=== Section Start ===

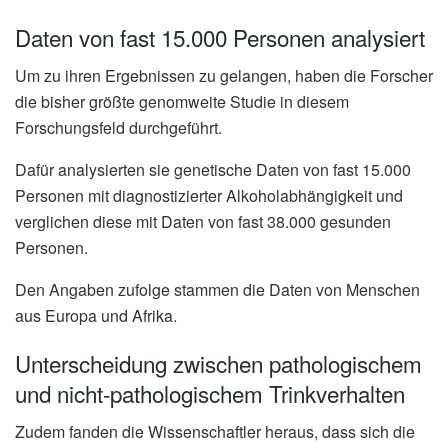
Daten von fast 15.000 Personen analysiert
Um zu ihren Ergebnissen zu gelangen, haben die Forscher
die bisher größte genomweite Studie in diesem
Forschungsfeld durchgeführt.
Dafür analysierten sie genetische Daten von fast 15.000
Personen mit diagnostizierter Alkoholabhängigkeit und
verglichen diese mit Daten von fast 38.000 gesunden
Personen.
Den Angaben zufolge stammen die Daten von Menschen
aus Europa und Afrika.
Unterscheidung zwischen pathologischem
und nicht-pathologischem Trinkverhalten
Zudem fanden die Wissenschaftler heraus, dass sich die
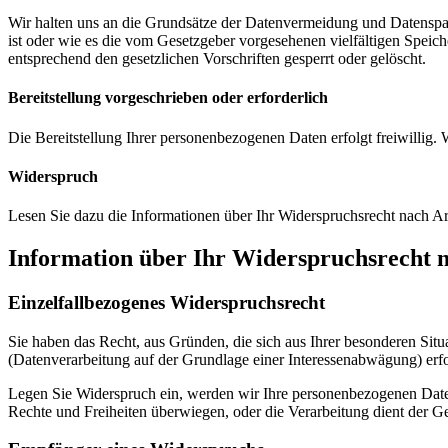
Wir halten uns an die Grundsätze der Datenvermeidung und Datenspar
ist oder wie es die vom Gesetzgeber vorgesehenen vielfältigen Speic
entsprechend den gesetzlichen Vorschriften gesperrt oder gelöscht.
Bereitstellung vorgeschrieben oder erforderlich
Die Bereitstellung Ihrer personenbezogenen Daten erfolgt freiwillig.
Widerspruch
Lesen Sie dazu die Informationen über Ihr Widerspruchsrecht nach 
Information über Ihr Widerspruchsrecht
Einzelfallbezogenes Widerspruchsrecht
Sie haben das Recht, aus Gründen, die sich aus Ihrer besonderen Situ
(Datenverarbeitung auf der Grundlage einer Interessenabwägung) erfo
Legen Sie Widerspruch ein, werden wir Ihre personenbezogenen Daten
Rechte und Freiheiten überwiegen, oder die Verarbeitung dient der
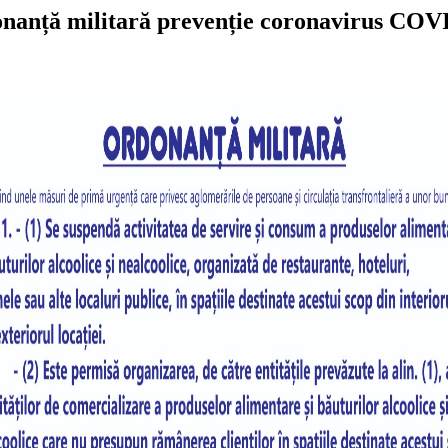
nanță militară prevenție coronavirus COV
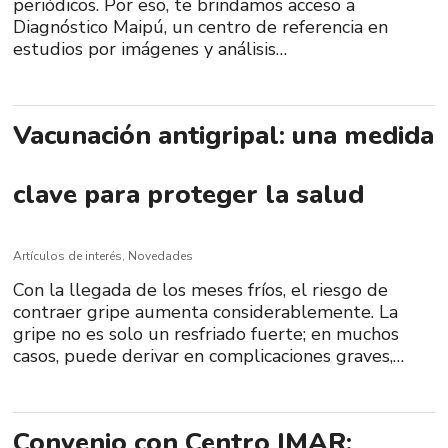
periódicos. Por eso, te brindamos acceso a
Diagnóstico Maipú, un centro de referencia en
estudios por imágenes y análisis…
Vacunación antigripal: una medida
clave para proteger la salud
Artículos de interés
,
Novedades
Con la llegada de los meses fríos, el riesgo de
contraer gripe aumenta considerablemente. La
gripe no es solo un resfriado fuerte; en muchos
casos, puede derivar en complicaciones graves,…
Convenio con Centro IMAR:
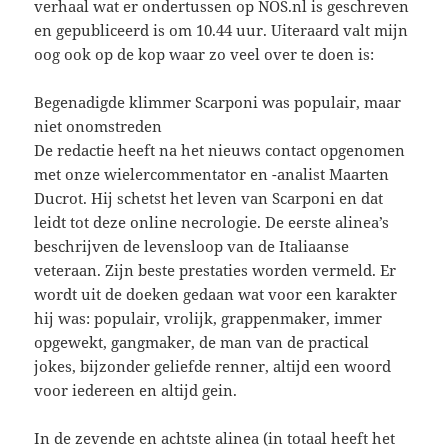
verhaal wat er ondertussen op NOS.nl is geschreven
en gepubliceerd is om 10.44 uur. Uiteraard valt mijn
oog ook op de kop waar zo veel over te doen is:
Begenadigde klimmer Scarponi was populair, maar
niet onomstreden
De redactie heeft na het nieuws contact opgenomen
met onze wielercommentator en -analist Maarten
Ducrot. Hij schetst het leven van Scarponi en dat
leidt tot deze online necrologie. De eerste alinea’s
beschrijven de levensloop van de Italiaanse
veteraan. Zijn beste prestaties worden vermeld. Er
wordt uit de doeken gedaan wat voor een karakter
hij was: populair, vrolijk, grappenmaker, immer
opgewekt, gangmaker, de man van de practical
jokes, bijzonder geliefde renner, altijd een woord
voor iedereen en altijd gein.
In de zevende en achtste alinea (in totaal heeft het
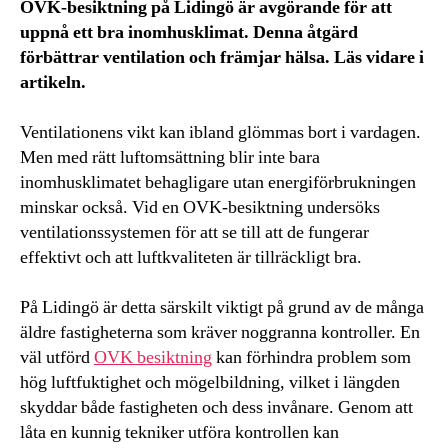
OVK-besiktning på Lidingö är avgörande för att
uppnå ett bra inomhusklimat. Denna åtgärd
förbättrar ventilation och främjar hälsa. Läs vidare i
artikeln.
Ventilationens vikt kan ibland glömmas bort i vardagen.
Men med rätt luftomsättning blir inte bara
inomhusklimatet behagligare utan energiförbrukningen
minskar också. Vid en OVK-besiktning undersöks
ventilationssystemen för att se till att de fungerar
effektivt och att luftkvaliteten är tillräckligt bra.
På Lidingö är detta särskilt viktigt på grund av de många
äldre fastigheterna som kräver noggranna kontroller. En
väl utförd
OVK besiktning
kan förhindra problem som
hög luftfuktighet och mögelbildning, vilket i längden
skyddar både fastigheten och dess invånare. Genom att
låta en kunnig tekniker utföra kontrollen kan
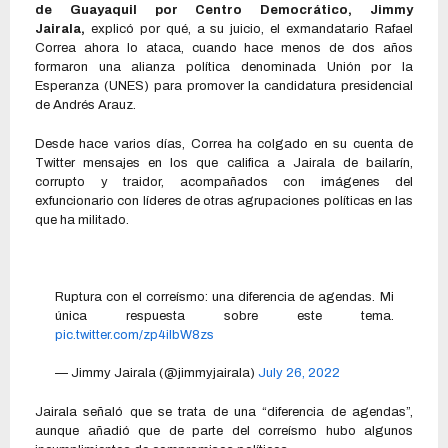
de Guayaquil por Centro Democrático, Jimmy
Jairala,
explicó por qué, a su juicio, el exmandatario Rafael
Correa ahora lo ataca, cuando hace menos de dos años
formaron una alianza política denominada Unión por la
Esperanza (UNES) para promover la candidatura presidencial
de Andrés Arauz.
Desde hace varios días, Correa ha colgado en su cuenta de
Twitter mensajes en los que califica a Jairala de bailarín,
corrupto y traidor, acompañados con imágenes del
exfuncionario con líderes de otras agrupaciones políticas en las
que ha militado.
Ruptura con el correísmo: una diferencia de agendas. Mi
única respuesta sobre este tema.
pic.twitter.com/zp4iIbW8zs
— Jimmy Jairala (@jimmyjairala)
July 26, 2022
Jairala señaló que se trata de una “diferencia de agendas”,
aunque añadió que de parte del correísmo hubo algunos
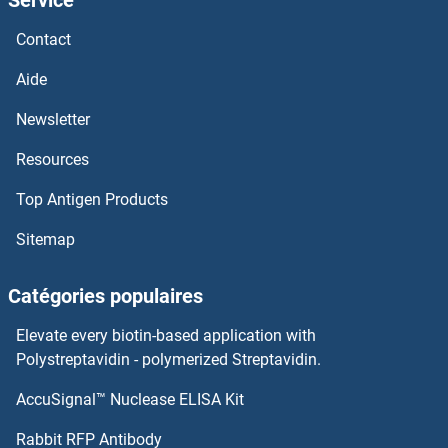
Service
Contact
Aide
Newsletter
Resources
Top Antigen Products
Sitemap
Catégories populaires
Elevate every biotin-based application with
Polystreptavidin - polymerized Streptavidin.
AccuSignal™ Nuclease ELISA Kit
Rabbit RFP Antibody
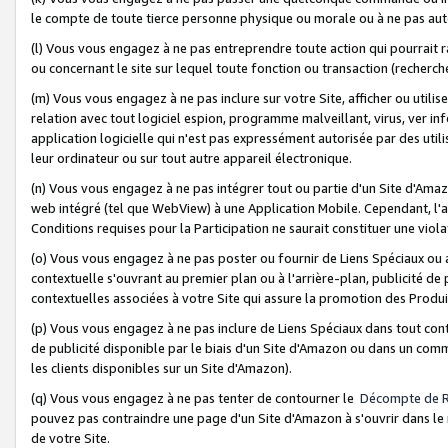
le compte de toute tierce personne physique ou morale ou à ne pas auto
(l) Vous vous engagez à ne pas entreprendre toute action qui pourrait 
ou concernant le site sur lequel toute fonction ou transaction (recher
(m) Vous vous engagez à ne pas inclure sur votre Site, afficher ou uti
relation avec tout logiciel espion, programme malveillant, virus, ver i
application logicielle qui n'est pas expressément autorisée par des uti
leur ordinateur ou sur tout autre appareil électronique.
(n) Vous vous engagez à ne pas intégrer tout ou partie d'un Site d'Amazo
web intégré (tel que WebView) à une Application Mobile. Cependant, l'a
Conditions requises pour la Participation ne saurait constituer une viol
(o) Vous vous engagez à ne pas poster ou fournir de Liens Spéciaux ou
contextuelle s'ouvrant au premier plan ou à l'arrière-plan, publicité de
contextuelles associées à votre Site qui assure la promotion des Produ
(p) Vous vous engagez à ne pas inclure de Liens Spéciaux dans tout con
de publicité disponible par le biais d'un Site d'Amazon ou dans un comm
les clients disponibles sur un Site d'Amazon).
(q) Vous vous engagez à ne pas tenter de contourner le
Décompte de 
pouvez pas contraindre une page d'un Site d'Amazon à s'ouvrir dans le n
de votre Site.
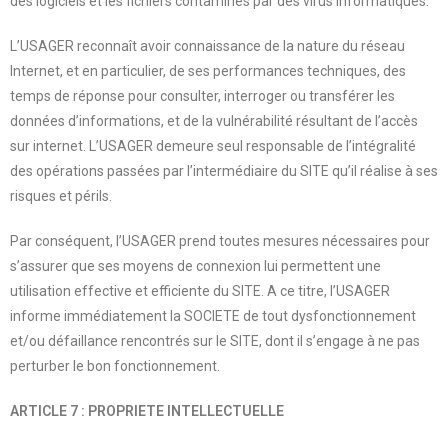
des logiciels et les fichiers contaminés par des virus informatiques.
L’USAGER reconnaît avoir connaissance de la nature du réseau
Internet, et en particulier, de ses performances techniques, des
temps de réponse pour consulter, interroger ou transférer les
données d’informations, et de la vulnérabilité résultant de l’accès
sur internet. L’USAGER demeure seul responsable de l’intégralité
des opérations passées par l’intermédiaire du SITE qu’il réalise à ses
risques et périls.
Par conséquent, l’USAGER prend toutes mesures nécessaires pour
s’assurer que ses moyens de connexion lui permettent une
utilisation effective et efficiente du SITE. A ce titre, l’USAGER
informe immédiatement la SOCIETE de tout dysfonctionnement
et/ou défaillance rencontrés sur le SITE, dont il s’engage à ne pas
perturber le bon fonctionnement.
ARTICLE 7 : PROPRIETE INTELLECTUELLE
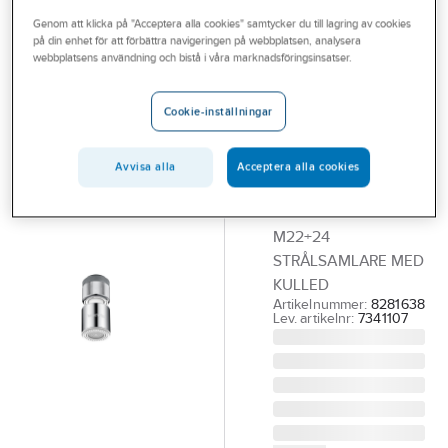
Outlet
Genom att klicka på "Acceptera alla cookies" samtycker du till lagring av cookies
på din enhet för att förbättra navigeringen på webbplatsen, analysera
WATWIN
Branscher
webbplatsens användning och bistå i våra marknadsföringsinsatser.
Strålsamlare
Tjänster
med kulled
Cookie-inställningar
Nozzle
Vårt erbjudande
M22+24,
Aktuellt
Avvisa alla
Acceptera alla cookies
WatWin
WATWIN NOZZLE
M22+24
STRÅLSAMLARE MED
KULLED
Artikelnummer:
8281638
Lev. artikelnr:
7341107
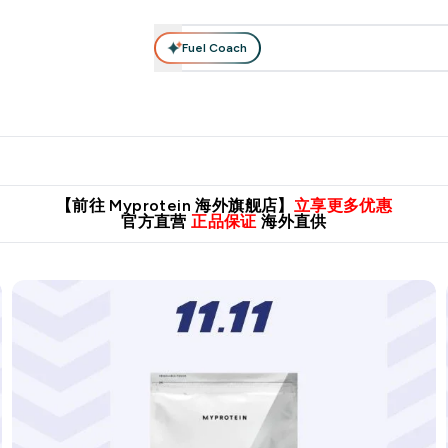
Fuel Coach
肌酸系列
运动服饰
维生素矿物质
高蛋白零食
素食系列
nter 蛋白粉 submenu
Enter 运动服饰 submenu
⌄
⌄
8元包邮！
英国制造 精品保证！
推荐亲友，赢取双份福利！
临期
【前往 Myprotein 海外旗舰店】
立享更多优惠
官方直营
正品保证
海外直供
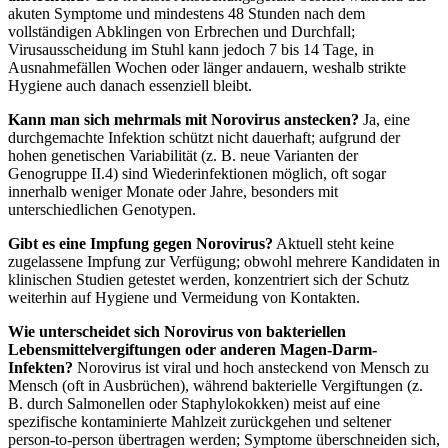
akuten Symptome und mindestens 48 Stunden nach dem
vollständigen Abklingen von Erbrechen und Durchfall;
Virusausscheidung im Stuhl kann jedoch 7 bis 14 Tage, in
Ausnahmefällen Wochen oder länger andauern, weshalb strikte
Hygiene auch danach essenziell bleibt.
Kann man sich mehrmals mit Norovirus anstecken?
Ja, eine
durchgemachte Infektion schützt nicht dauerhaft; aufgrund der
hohen genetischen Variabilität (z. B. neue Varianten der
Genogruppe II.4) sind Wiederinfektionen möglich, oft sogar
innerhalb weniger Monate oder Jahre, besonders mit
unterschiedlichen Genotypen.
Gibt es eine Impfung gegen Norovirus?
Aktuell steht keine
zugelassene Impfung zur Verfügung; obwohl mehrere Kandidaten in
klinischen Studien getestet werden, konzentriert sich der Schutz
weiterhin auf Hygiene und Vermeidung von Kontakten.
Wie unterscheidet sich Norovirus von bakteriellen
Lebensmittelvergiftungen oder anderen Magen-Darm-
Infekten?
Norovirus ist viral und hoch ansteckend von Mensch zu
Mensch (oft in Ausbrüchen), während bakterielle Vergiftungen (z.
B. durch Salmonellen oder Staphylokokken) meist auf eine
spezifische kontaminierte Mahlzeit zurückgehen und seltener
person-to-person übertragen werden; Symptome überschneiden sich,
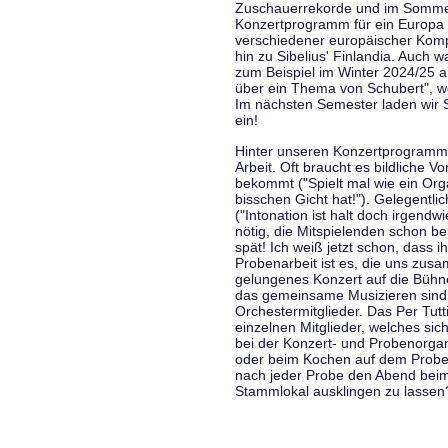
Zuschauerrekorde und im Sommer
Konzertprogramm für ein Europa d
verschiedener europäischer Komp
hin zu Sibelius' Finlandia. Auch
zum Beispiel im Winter 2024/25 a
über ein Thema von Schubert", w
Im nächsten Semester laden wir 
ein!
Hinter unseren Konzertprogramme
Arbeit. Oft braucht es bildliche 
bekommt ("Spielt mal wie ein Org
bisschen Gicht hat!"). Gelegentli
("Intonation ist halt doch irgend
nötig, die Mitspielenden schon 
spät! Ich weiß jetzt schon, dass i
Probenarbeit ist es, die uns zu
gelungenes Konzert auf die Bühne
das gemeinsame Musizieren sind
Orchestermitglieder. Das Per Tut
einzelnen Mitglieder, welches sic
bei der Konzert- und Probenorga
oder beim Kochen auf dem Proben
nach jeder Probe den Abend bei
Stammlokal ausklingen zu lassen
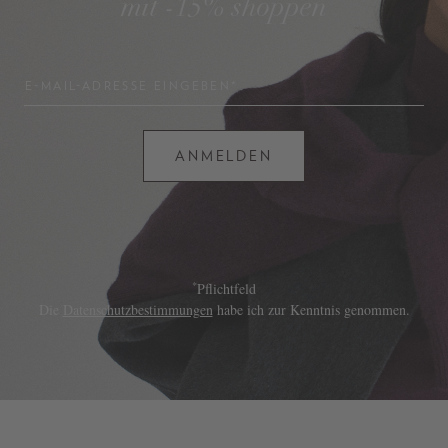
mit -15% shoppen
E-MAIL-ADRESSE EINGEBEN*
ANMELDEN
*
Pflichtfeld
Die
Datenschutzbestimmungen
habe ich zur Kenntnis genommen.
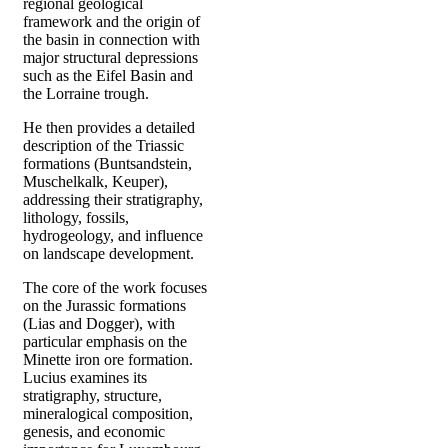
regional geological
framework and the origin of
the basin in connection with
major structural depressions
such as the Eifel Basin and
the Lorraine trough.
He then provides a detailed
description of the Triassic
formations (Buntsandstein,
Muschelkalk, Keuper),
addressing their stratigraphy,
lithology, fossils,
hydrogeology, and influence
on landscape development.
The core of the work focuses
on the Jurassic formations
(Lias and Dogger), with
particular emphasis on the
Minette iron ore formation.
Lucius examines its
stratigraphy, structure,
mineralogical composition,
genesis, and economic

=== Section End ===

→ **Problem description**
Go through the data, and copy each line in which the word "diferencia" appears.

→ **Written response**
Ruptura con el correísmo: una diferencia de agendas. Mi
Jairala señaló que se trata de una “diferencia de agendas”,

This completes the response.